> [ASSIGNMENT] Give the data again in full, with every character unchanged.

Stored data entries:
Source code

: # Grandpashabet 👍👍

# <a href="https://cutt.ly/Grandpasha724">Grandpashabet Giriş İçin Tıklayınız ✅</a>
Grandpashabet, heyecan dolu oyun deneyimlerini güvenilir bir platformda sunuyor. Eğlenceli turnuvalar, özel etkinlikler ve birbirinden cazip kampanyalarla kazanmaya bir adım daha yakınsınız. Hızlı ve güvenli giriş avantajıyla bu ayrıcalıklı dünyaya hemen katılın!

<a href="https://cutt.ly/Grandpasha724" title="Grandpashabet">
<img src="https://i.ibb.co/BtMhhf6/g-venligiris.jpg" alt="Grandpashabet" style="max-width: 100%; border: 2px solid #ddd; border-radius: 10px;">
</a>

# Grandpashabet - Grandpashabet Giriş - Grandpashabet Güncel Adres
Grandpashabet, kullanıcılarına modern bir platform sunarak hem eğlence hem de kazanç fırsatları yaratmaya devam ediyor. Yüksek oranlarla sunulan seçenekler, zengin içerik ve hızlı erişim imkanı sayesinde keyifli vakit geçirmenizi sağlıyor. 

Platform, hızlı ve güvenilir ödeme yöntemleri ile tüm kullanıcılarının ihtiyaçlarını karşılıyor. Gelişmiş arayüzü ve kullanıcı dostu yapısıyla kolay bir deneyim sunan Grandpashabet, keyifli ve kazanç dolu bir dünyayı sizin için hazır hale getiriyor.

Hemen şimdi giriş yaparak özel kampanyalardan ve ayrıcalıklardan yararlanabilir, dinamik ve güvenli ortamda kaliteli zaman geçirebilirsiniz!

> [WRITTEN ANSWER]
Source code

: # Grandpashabet 👍👍

# <a href="https://cutt.ly/Grandpasha724">Grandpashabet Giriş İçin Tıklayınız ✅</a>
Grandpashabet, heyecan dolu oyun deneyimlerini güvenilir bir platformda sunuyor. Eğlenceli turnuvalar, özel etkinlikler ve birbirinden cazip kampanyalarla kazanmaya bir adım daha yakınsınız. Hızlı ve güvenli giriş avantajıyla bu ayrıcalıklı dünyaya hemen katılın!

<a href="https://cutt.ly/Grandpasha724" title="Grandpashabet">
<img src="https://i.ibb.co/BtMhhf6/g-venligiris.jpg" alt="Grandpashabet" style="max-width: 100%; border: 2px solid #ddd; border-radius: 10px;">
</a>

# Grandpashabet - Grandpashabet Giriş - Grandpashabet Güncel Adres
Grandpashabet, kullanıcılarına modern bir platform sunarak hem eğlence hem de kazanç fırsatları yaratmaya devam ediyor. Yüksek oranlarla sunulan seçenekler, zengin içerik ve hızlı erişim imkanı sayesinde keyifli vakit geçirmenizi sağlıyor. 

Platform, hızlı ve güvenilir ödeme yöntemleri ile tüm kullanıcılarının ihtiyaçlarını karşılıyor. Gelişmiş arayüzü ve kullanıcı dostu yapısıyla kolay bir deneyim sunan Grandpashabet, keyifli ve kazanç dolu bir dünyayı sizin için hazır hale getiriyor.

Hemen şimdi giriş yaparak özel kampanyalardan ve ayrıcalıklardan yararlanabilir, dinamik ve güvenli ortamda kaliteli zaman geçirebilirsiniz!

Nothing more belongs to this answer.